The avastrovirus species are currently defined based on genetic analysis of the complete capsid amino acid sequences. The species demarcation criteria are that mean genetic distances range from 0.576–0.742 between, and 0.204–0.284 within, species, respectively [4]. To classify FLX, we conducted a genetic analysis of the FLX capsid sequence and those of representative members of the classified avastrovirus species as well as unassigned avastroviruses (Table 1). FLX shared a genetic distance of 0.574–0.719 with three official species, suggesting that it could be classified as a member of a novel species in the genus Avastrovirus. FLX also shared high levels of genetic distance (0.605–0.784) with DAstV-3 [13], duck astrovirus 4 (DAstV-4) [14], chicken astrovirus B (CAstV-B) [9, 19], and northern pintail astrovirus (NpAstV) MPJ1332 [2], indicating FLX represents an additional species to the four unassigned avastroviruses. FLX showed relatively low levels of genetic distance (0.468–0.518) with the duck astrovirus 2 (DAstV-2) [12] and the chicken astrovirus A (CAstV-A) [18, 19], indicating that they are closely related, yet distinct from one another.

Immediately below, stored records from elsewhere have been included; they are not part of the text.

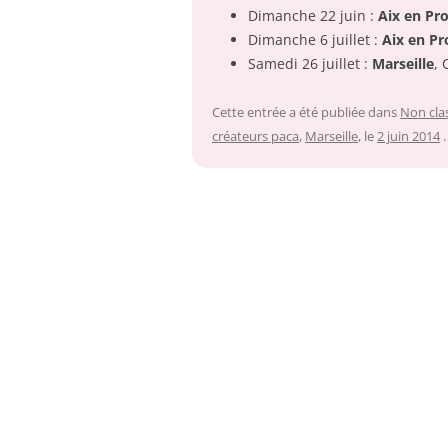
Dimanche 22 juin :
Aix en Pr
Dimanche 6 juillet :
Aix en P
Samedi 26 juillet :
Marseille
, 
Cette entrée a été publiée dans
Non cla
créateurs paca
,
Marseille
, le
2 juin 2014
.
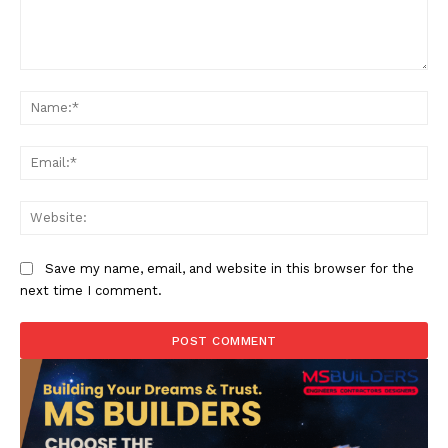
Comment:
Na
Ema
Web
Save my name, email, and website in this browser for the
next time I comment.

To gain further insight into the evolutionary relationship of FLX with other avastroviruses where corresponding sequences are available, we performed phylogenetic analyses based on the amino acid sequence of full-length ORF2. Avastroviruses formed three major groups (groups 1, 2, and 3), consistent with those deduced from analyses of the partial ORF1b sequence and the 5′ region of ORF2 [2]. Group 1 contained most avastroviruses (except ANV) previously identified from poultry, which was divided into eight clades as described previously (12–14, 19, 21). FLX formed a distinct clade within group 1, and was most closely related to the DAstV-2 clade (Fig. 1). Phylogenetic analyses of the amino acid sequences of ORF1a and ORF1b demonstrated that FLX was highly divergent from other avastroviruses (Supplementary Fig. S2).

Fig. 1
figure 1

Phylogenetic analysis of avastroviruses based on the amino acid sequence of full-length ORF2. Numbers on the branches indicate bootstrap percentages obtained using 1000 replicates (only values of 70% and above are shown). A human astrovirus (HAstV) isolate was included as an outgroup. GenBank accession numbers of the sequences are indicated in parentheses. FpAstV, feral pigeon astrovirus; GfAstV, guinea fowl astrovirus; PhAstV, pond heron astrovirus; WpAstV, wood pigeon astrovirus. The virus determined in this study is highlighted in bold

Taken together, our data on the full-length genomic sequence suggest that FLX can be identified as a member of a novel species in the genus Avastrovirus. Based on the proposal of Chu et al. (2012) [2], the virus belongs to a novel clade in avastrovirus group 1. The present work contributes to our understanding of the molecular epidemiology and ecology of avastroviruses in domestic geese.